Half of them are owned by Ahkmetov. His DTEK Renewables alone lost three wind power plants and one solar with a total capacity of 510 megawatts installed in the southern Kherson and Zaporizhzhia oblasts.
The list includes the 100-megawatt Orlovska wind farm with 26 Vestas wind turbines worth $145 million and the 200-megawatt Prymorska wind farm worth $350 million. Both are located in Zaporizhzhia Oblast. Another one, the 200-megawatt Botievo wind farm, is in Kherson Oblast.
“They are not destroyed, not damaged, but they are not operating,” said Timchenko.
Since Feb. 24, Akhmetov’s First Ukrainian International Bank has lost control of every eighth branch, or a total of 31 branches. Some of them were badly damaged.
In Mariupol, where Russians heavily bombarded civilian infrastructure and killed an estimated dozens of thousands of civilians, the bank lost control of 95 ATMs and 16 branches. In two other eastern cities – Kharkiv and Sievierodonetsk – the war completely destroyed two of the bank’s branches.
In January-August, the bank's profit decreased 15 times, dropping to $6.4 million compared to $98.5 million for the same period last year, Finbalance reported.
In addition, the long-awaited deal on the sale of Lviv-based Idea Bank, owned by Polish financial group Getin Holding, to Akhmetov’s bank was canceled.
The Warsaw-based financial group, which had been looking for a buyer for two years, cited the “geopolitical situation in Ukraine” as one of the reasons for canceling the plan on selling the asset.
In June, Akhmetov filed a lawsuit in the European Court of Human Rights against Russia seeking compensation for “trampling of his property rights.”
Although no specific amount of reparations has been announced, the SCM group says it wants billions of dollars in reparations from Russia.
According to the SCM group, reparations for destroyed Azovstal, which produced 4.3 million tons of steel in 2021, and Ilyich Iron and Steel Works alone vary from $17 to $20 billion. Together, the two plants produced 40% of Ukraine’s metallurgical products. According to the Ukrmetallurgprom association, by the end of the year, steel production in Ukraine is expected to drop threefold because of the war.
“Russia’s unjustified and brutal aggression against Ukraine has put a key question on the world’s agenda: the consistency, fairness, and effectiveness of the global legal system created after World War II,” said Akhmetov.

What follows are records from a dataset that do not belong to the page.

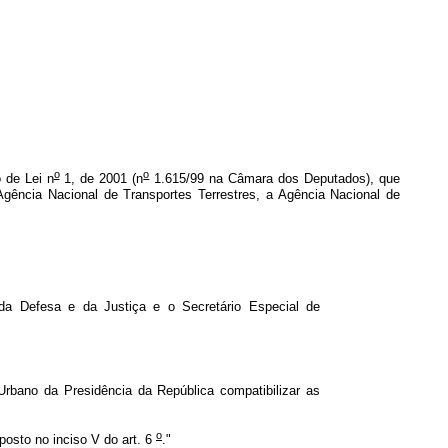
o
o
o de Lei n
1, de 2001 (n
1.615/99 na Câmara dos Deputados), que
 Agência Nacional de Transportes Terrestres, a Agência Nacional de
a Defesa e da Justiça e o Secretário Especial de
rbano da Presidência da República compatibilizar as
o
osto no inciso V do art. 6
."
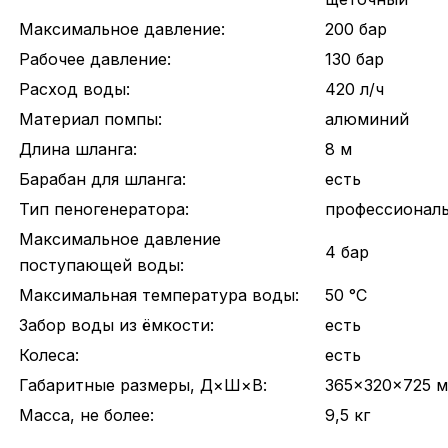
Максимальное давление:
200 бар
Рабочее давление:
130 бар
Расход воды:
420 л/ч
Материал помпы:
алюминий
Длина шланга:
8 м
Барабан для шланга:
есть
Тип пеногенератора:
профессионал
Максимальное давление
4 бар
поступающей воды:
Максимальная температура воды:
50 °С
Забор воды из ёмкости:
есть
Колеса:
есть
Габаритные размеры, Д×Ш×В:
365x320x725 
Масса, не более:
9,5 кг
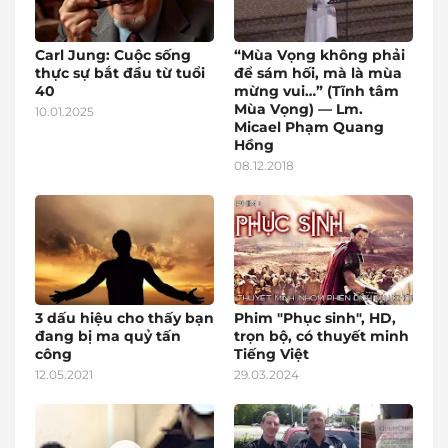
Carl Jung: Cuộc sống
“Mùa Vọng không phải
thực sự bắt đầu từ tuổi
để sám hối, mà là mùa
40
mừng vui…” (Tĩnh tâm
Mùa Vọng) — Lm.
10.01.2025
Micael Phạm Quang
Hồng
08.12.2018
3 dấu hiệu cho thấy bạn
Phim "Phục sinh", HD,
đang bị ma quỷ tấn
trọn bộ, có thuyết minh
công
Tiếng Việt
12.05.2021
29.03.2024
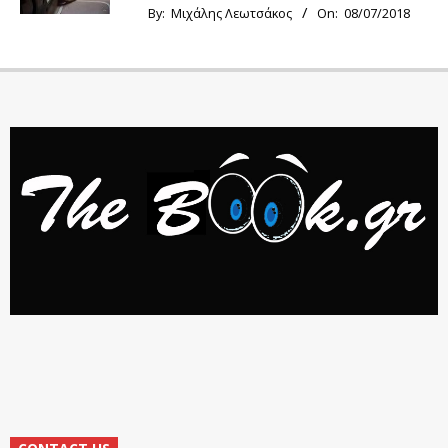
By:
Μιχάλης Λεωτσάκος
On:
08/07/2018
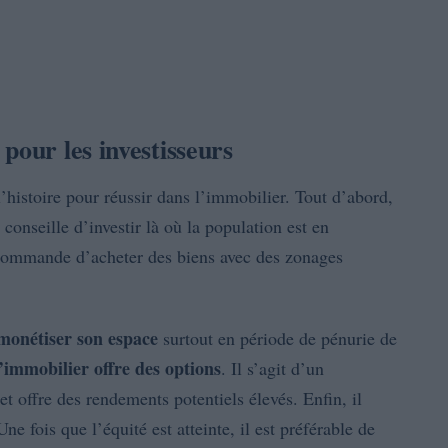
pour les investisseurs
’histoire pour réussir dans l’immobilier. Tout d’abord,
l conseille d’investir là où la population est en
ecommande d’acheter des biens avec des zonages
monétiser son espace
surtout en période de pénurie de
l’immobilier offre des options
. Il s’agit d’un
et offre des rendements potentiels élevés. Enfin, il
Une fois que l’équité est atteinte, il est préférable de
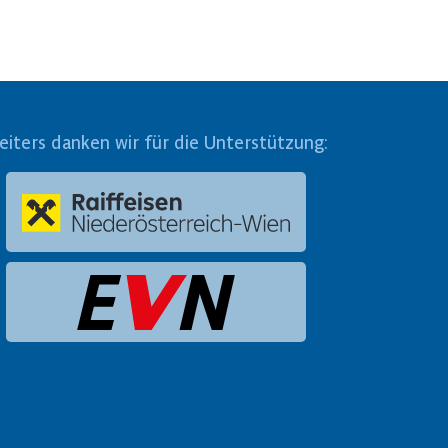
eiters danken wir für die Unterstützung:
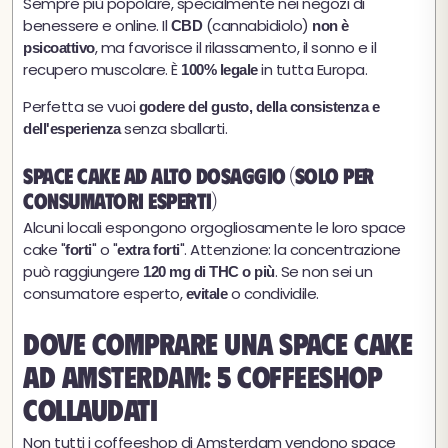
Sempre più popolare, specialmente nei negozi di
benessere e online. Il
(cannabidiolo)
CBD
non è
, ma favorisce il rilassamento, il sonno e il
psicoattivo
recupero muscolare. È
in tutta Europa.
100% legale
Perfetta se vuoi
godere del gusto, della consistenza e
senza sballarti.
dell'esperienza
Space cake ad alto dosaggio (solo per
consumatori esperti)
Alcuni locali espongono orgogliosamente le loro space
cake "
" o "
". Attenzione: la concentrazione
forti
extra forti
può raggiungere
. Se non sei un
120 mg di THC o più
consumatore esperto,
o condividile.
evitale
Dove comprare una space cake
ad Amsterdam: 5 coffeeshop
collaudati
Non tutti i coffeeshop di Amsterdam vendono space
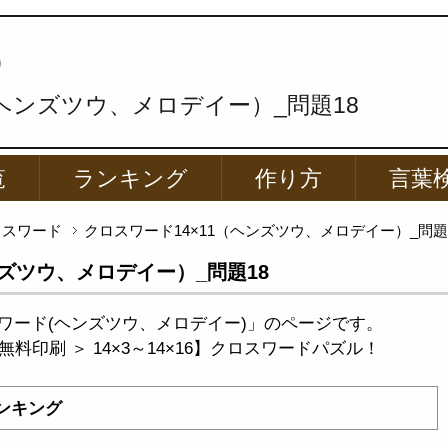
p
（ヘンズツウ、メロデイー）_問題18
覧
ランキング
作り方
言葉
ロスワード
クロスワード14×11（ヘンズツウ、メロデイー）_問題
ンズツウ、メロデイー）_問題18
ワード(ヘンズツウ、メロデイー)」のページです。
料印刷 ＞ 14×3～14×16】クロスワードパズル！
ンキング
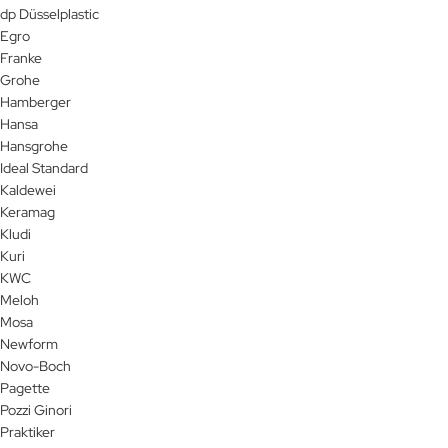
dp Düsselplastic
Egro
Franke
Grohe
Hamberger
Hansa
Hansgrohe
Ideal Standard
Kaldewei
Keramag
Kludi
Kuri
KWC
Meloh
Mosa
Newform
Novo-Boch
Pagette
Pozzi Ginori
Praktiker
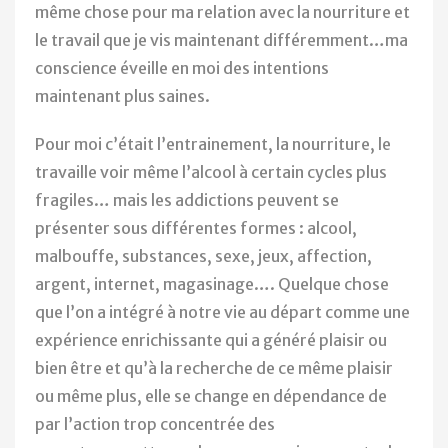
même chose pour ma relation avec la nourriture et
le travail que je vis maintenant différemment…ma
conscience éveille en moi des intentions
maintenant plus saines.
Pour moi c’était l’entrainement, la nourriture, le
travaille voir même l’alcool à certain cycles plus
fragiles… mais les addictions peuvent se
présenter sous différentes formes : alcool,
malbouffe, substances, sexe, jeux, affection,
argent, internet, magasinage…. Quelque chose
que l’on a intégré à notre vie au départ comme une
expérience enrichissante qui a généré plaisir ou
bien être et qu’à la recherche de ce même plaisir
ou même plus, elle se change en dépendance de
par l’action trop concentrée des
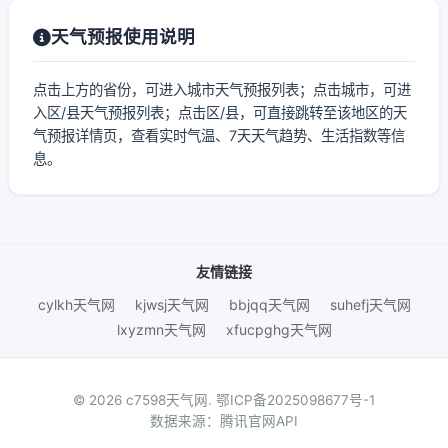
天气预报使用说明
点击上方的省份，可进入城市天气预报列表；点击城市，可进
入区/县天气预报列表；点击区/县，可直接跳转至该地区的天
气预报详情页，查看实时气温、7天天气趋势、生活指数等信
息。
友情链接
cylkh天气网
kjwsj天气网
bbjqq天气网
suhefj天气网
lxyzmn天气网
xfucpghg天气网
© 2026 c7598天气网.
鄂ICP备2025098677号-1
数据来源：腾讯官网API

According to DTEK’s Timchenko, the company together with the Ukrainian government and other companies will file new claims against Russia, including for damages that the country inflicted on the company back in 2014, when Russia initially invaded Ukraine’s eastern Donbas region, which comprises Donetsk and Luhansk oblasts.
“We have legal grounds to make (those) claims. They (Russians) will be accountable as a state for all damages we have received since then,” Timchenko said.